Interesting psychological mystery/suspense. Still held my attention despite a nasty main character - Bart Crane, an attorney from Toronto who has to go to Murdoch to defend a difficult client accused of murdering 2 teenage girls. Bart is a lying, evidence stealing, cocaine addicted criminal defense lawyer who cares nothing about his client and only cares about winning. Wanting to finish the book was my desire to see Bart get his. Bart's encounter with his past and the supernatural in Murdoch, sets him spiraling downward. His carefully constructed facade of smooth, tough attorney starts unraveling. Bart get more than his comeuppance by the end - he reaches a sort of redemption. Writing is vague at times but interesting to read since it's quite different from most mystery, psych suspense books out there.
Great mystery story with a supernatural twist to it. High school girls have gone missing and their teacher is accused of their deaths... but no bodies or crime seen have been found and the teacher seems to not care about his own defense. Main character is not at all sympathetic, but story is good enough to make up for him.
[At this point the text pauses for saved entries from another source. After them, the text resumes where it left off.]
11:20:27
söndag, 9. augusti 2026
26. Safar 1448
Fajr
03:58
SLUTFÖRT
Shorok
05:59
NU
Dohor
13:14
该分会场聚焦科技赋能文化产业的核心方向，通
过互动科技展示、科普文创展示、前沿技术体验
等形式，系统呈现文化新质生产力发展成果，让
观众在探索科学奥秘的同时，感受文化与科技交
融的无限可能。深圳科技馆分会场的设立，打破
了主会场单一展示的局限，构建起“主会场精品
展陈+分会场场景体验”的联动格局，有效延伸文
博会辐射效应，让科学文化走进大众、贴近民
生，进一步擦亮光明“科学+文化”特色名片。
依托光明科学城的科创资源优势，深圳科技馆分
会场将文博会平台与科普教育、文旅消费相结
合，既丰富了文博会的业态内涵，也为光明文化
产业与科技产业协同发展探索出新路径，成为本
I'm giving it a 2 1/2 because I finished it. Reviewers descibed this as "Brilliant", "Compelling", "Dazzling" and for me it was like looking at a Picasso and finding myself saying over and over what do they see that I don't? Is it possible that reviews for another book were posted to this one in error?
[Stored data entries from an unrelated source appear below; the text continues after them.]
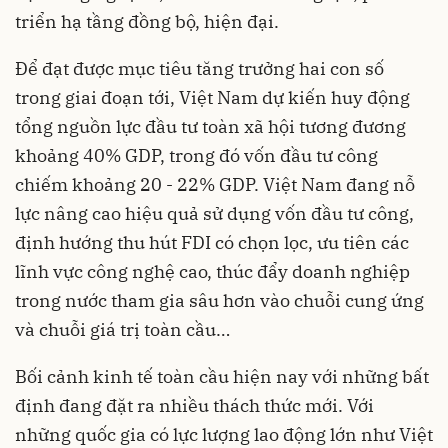
triển hạ tầng đồng bộ, hiện đại.
Để đạt được mục tiêu tăng trưởng hai con số
trong giai đoạn tới, Việt Nam dự kiến huy động
tổng nguồn lực đầu tư toàn xã hội tương đương
khoảng 40% GDP, trong đó vốn đầu tư công
chiếm khoảng 20 - 22% GDP. Việt Nam đang nỗ
lực nâng cao hiệu quả sử dụng vốn đầu tư công,
định hướng thu hút FDI có chọn lọc, ưu tiên các
lĩnh vực công nghệ cao, thúc đẩy doanh nghiệp
trong nước tham gia sâu hơn vào chuỗi cung ứng
và chuỗi giá trị toàn cầu…
Bối cảnh kinh tế toàn cầu hiện nay với những bất
định đang đặt ra nhiều thách thức mới. Với
những quốc gia có lực lượng lao động lớn như Việt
The main character is repulsive and, double that, a lawyer. He is representing a client accused of murdering two girls. Neither character has a whole lot of dimension or substance. There are a number of things skating on thin ice in this novel.
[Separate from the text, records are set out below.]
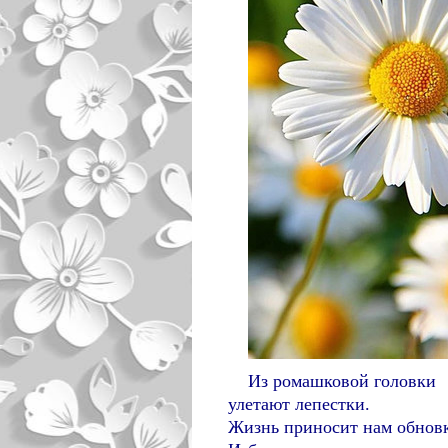
Из ромашковой головки
улетают лепестки.
Жизнь приносит нам обнов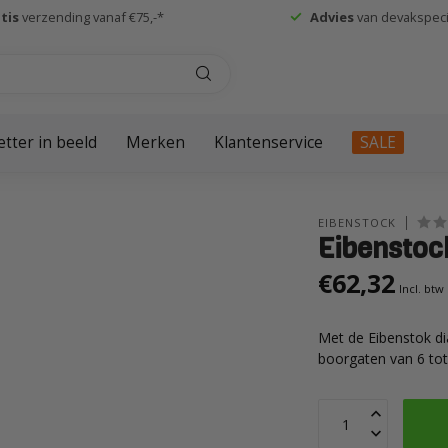
tis
verzending vanaf €75,-*
Advies
van devakspecia
etter in beeld
Merken
Klantenservice
SALE
EIBENSTOCK
Eibenstoc
€62,32
Incl. btw
Met de Eibenstok d
boorgaten van 6 t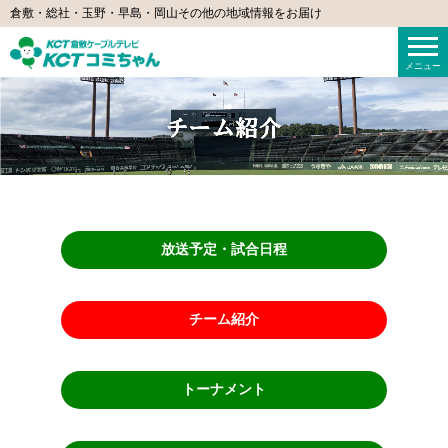
倉敷・総社・玉野・早島・岡山その他の地域情報をお届け
KCTコミちゃん（倉敷ケーブルテレビ）
メニュー
放送予定・試合日程
チーム紹介
トーナメント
I'd be glad to hear someone tell me what I'm missing in this one though.
I absolutely, positively loved this book! It was a mystery/thriller with a bit of supernatural thrown in. The character development was awesome (at least for the main character). I highly recommend it!!!
Attorney Bartholomew Crane doesn't belong in the small town of Murdoch. And the town of Murdock doesn't want him there. Even Crane's client, a teacher accursed of killing two girls, his own student, doesn't seem to care if Crane gets him off or not. But Bartholomew Crane has come to Murdock to try his first murder case-and he intends to win at all costs. That is, until the case takes an unexpected turn.
Bartholomew Christian Crane is a criminal defense attorney who wins. Thirty-three, silver-tongued, and driven by a moral code that preaches, "There are no such things as lies, only misperceptions," Barth is ripe for the first murder trial of his career. Two fourteen-year-old girls have gone missing and are presumed dead in a depressed northern Ontario town. The girls' teacher - now Barth's client - is the prime suspect. Booking himself into the seedy Empire Hotel, Barth begins work on a trial that quickly slides into a nightmarish tableau of psychological terror, where the distinction between dream and reality is as fine as the lines of coke he relies on for inspiration. He feels an uneasy connection to the victims, who presumably lie in the bottom of the lake just outside town . . . the same lake that is believed to be haunted.